Activity:
What lines of the data include the string "nhất"? Copy them all.

Supplied records:

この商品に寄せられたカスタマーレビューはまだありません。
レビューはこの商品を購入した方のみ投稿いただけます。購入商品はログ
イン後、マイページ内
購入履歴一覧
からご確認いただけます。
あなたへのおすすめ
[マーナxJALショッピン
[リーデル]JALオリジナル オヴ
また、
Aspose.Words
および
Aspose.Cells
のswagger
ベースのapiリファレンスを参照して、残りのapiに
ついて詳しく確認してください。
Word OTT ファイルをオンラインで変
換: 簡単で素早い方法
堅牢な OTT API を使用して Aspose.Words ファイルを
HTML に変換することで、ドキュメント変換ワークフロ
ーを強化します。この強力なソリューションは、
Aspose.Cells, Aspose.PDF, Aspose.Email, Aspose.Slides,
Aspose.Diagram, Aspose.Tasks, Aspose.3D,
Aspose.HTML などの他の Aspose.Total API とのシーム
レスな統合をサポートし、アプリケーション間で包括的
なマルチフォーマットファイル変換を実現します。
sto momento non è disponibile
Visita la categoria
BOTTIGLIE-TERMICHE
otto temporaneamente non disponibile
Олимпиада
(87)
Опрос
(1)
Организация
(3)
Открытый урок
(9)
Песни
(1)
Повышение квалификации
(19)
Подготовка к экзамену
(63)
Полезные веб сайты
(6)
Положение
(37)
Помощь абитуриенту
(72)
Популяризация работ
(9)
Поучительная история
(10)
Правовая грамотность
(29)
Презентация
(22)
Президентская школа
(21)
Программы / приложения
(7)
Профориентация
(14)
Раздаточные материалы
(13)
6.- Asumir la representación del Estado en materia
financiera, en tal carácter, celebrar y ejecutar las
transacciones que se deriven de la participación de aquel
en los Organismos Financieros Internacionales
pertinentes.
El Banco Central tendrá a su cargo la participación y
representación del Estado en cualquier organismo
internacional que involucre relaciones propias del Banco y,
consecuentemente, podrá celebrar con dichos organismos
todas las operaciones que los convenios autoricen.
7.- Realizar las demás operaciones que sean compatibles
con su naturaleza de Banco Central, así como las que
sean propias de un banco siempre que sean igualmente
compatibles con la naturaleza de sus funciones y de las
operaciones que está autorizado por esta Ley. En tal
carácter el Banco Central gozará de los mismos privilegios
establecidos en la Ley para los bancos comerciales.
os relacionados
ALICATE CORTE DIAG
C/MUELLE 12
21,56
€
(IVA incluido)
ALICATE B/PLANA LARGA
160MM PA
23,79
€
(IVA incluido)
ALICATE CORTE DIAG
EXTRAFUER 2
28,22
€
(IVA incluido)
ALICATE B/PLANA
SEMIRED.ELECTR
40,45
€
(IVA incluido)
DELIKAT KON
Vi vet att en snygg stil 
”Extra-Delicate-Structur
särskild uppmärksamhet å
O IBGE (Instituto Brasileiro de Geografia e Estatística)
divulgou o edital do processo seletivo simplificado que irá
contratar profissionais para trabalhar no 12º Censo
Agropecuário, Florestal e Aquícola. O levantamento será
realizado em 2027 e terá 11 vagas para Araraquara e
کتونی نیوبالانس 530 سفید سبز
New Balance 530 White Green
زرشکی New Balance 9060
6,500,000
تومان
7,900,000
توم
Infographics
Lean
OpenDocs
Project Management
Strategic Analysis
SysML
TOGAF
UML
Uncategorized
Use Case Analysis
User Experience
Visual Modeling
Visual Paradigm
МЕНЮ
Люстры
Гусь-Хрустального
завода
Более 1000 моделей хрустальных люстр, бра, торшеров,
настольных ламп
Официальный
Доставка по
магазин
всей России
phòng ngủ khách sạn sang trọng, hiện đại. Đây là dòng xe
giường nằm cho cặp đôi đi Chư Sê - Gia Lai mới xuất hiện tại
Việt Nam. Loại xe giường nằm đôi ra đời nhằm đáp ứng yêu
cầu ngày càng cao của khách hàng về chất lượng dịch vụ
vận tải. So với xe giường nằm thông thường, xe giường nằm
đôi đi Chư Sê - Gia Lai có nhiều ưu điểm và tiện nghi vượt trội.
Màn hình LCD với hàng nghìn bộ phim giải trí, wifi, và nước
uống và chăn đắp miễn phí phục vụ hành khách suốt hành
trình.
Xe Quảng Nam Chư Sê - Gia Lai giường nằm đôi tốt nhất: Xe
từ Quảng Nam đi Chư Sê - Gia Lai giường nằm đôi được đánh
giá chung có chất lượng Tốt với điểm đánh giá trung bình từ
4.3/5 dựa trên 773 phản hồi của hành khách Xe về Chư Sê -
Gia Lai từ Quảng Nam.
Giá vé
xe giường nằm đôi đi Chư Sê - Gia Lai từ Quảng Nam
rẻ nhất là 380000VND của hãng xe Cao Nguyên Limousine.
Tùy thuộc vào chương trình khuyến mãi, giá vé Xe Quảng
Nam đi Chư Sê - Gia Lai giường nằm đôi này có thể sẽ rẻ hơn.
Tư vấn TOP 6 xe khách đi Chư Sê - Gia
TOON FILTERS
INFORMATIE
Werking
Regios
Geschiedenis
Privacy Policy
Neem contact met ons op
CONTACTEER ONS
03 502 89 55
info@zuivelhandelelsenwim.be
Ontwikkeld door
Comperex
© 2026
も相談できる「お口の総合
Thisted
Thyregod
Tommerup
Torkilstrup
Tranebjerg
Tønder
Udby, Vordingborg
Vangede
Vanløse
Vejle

Answer section:
Xe Quảng Nam Chư Sê - Gia Lai giường nằm đôi tốt nhất: Xe
rẻ nhất là 380000VND của hãng xe Cao Nguyên Limousine.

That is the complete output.